Autonomous cyber capabilities and unilateral measures of self-help against malicious cyber operations

Autonomous cyber capabilities – that is, cyber capabilities able to operate without real-time human
intervention – are currently being researched and developed by several states as a result of the
increasing use of artificial intelligence and autonomy in the military domain. Whereas these capabilities
are expected to be mainly employed to respond to malicious cyber operations, their use for defensive
purposes raises some legal challenges that deserve to be explored. This paper seeks to analyse
whether autonomous cyber capabilities can be used in compliance with international law to respond to
malicious cyber operations using unilateral measures of self-help. After briefly introducing the notion of
autonomous cyber capabilities and their current state of technological development, this paper will
consider whether autonomous cyber capabilities can be used in compliance with the law regulating self-defence,
countermeasures, plea of necessity and retorsions.
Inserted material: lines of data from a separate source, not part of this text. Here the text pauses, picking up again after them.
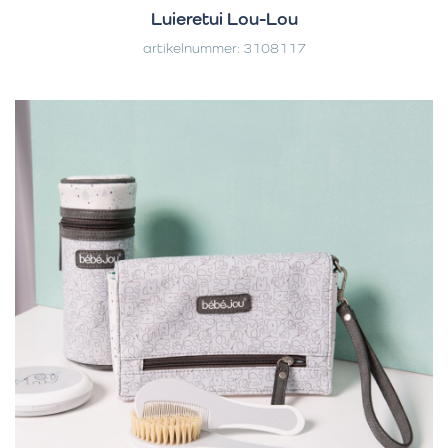
Luieretui Lou-Lou
artikelnummer: 3108117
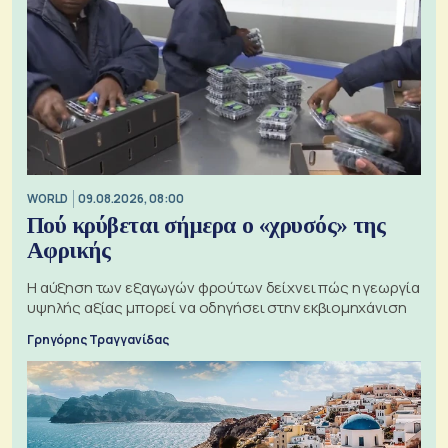
WORLD
09.08.2026, 08:00
Πού κρύβεται σήμερα ο «χρυσός» της
Αφρικής
Η αύξηση των εξαγωγών φρούτων δείχνει πώς η γεωργία
υψηλής αξίας μπορεί να οδηγήσει στην εκβιομηχάνιση
Γρηγόρης Τραγγανίδας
As will be shown, their potential use in
circumstances precluding wrongfulness (i.e., self-defence, countermeasures and plea of necessity) is
highly problematic, as autonomous cyber capabilities seem to be currently unable to identify the
objective and subjective element of the malicious cyber operation (whether it amounts to an
internationally wrongful act and whether it is attributable to a state), and to calibrate their response in
the light of the principles of necessity and proportionality. Yet, it will be suggested that states may still
cautiously use autonomous cyber capabilities to carry out acts of retorsion.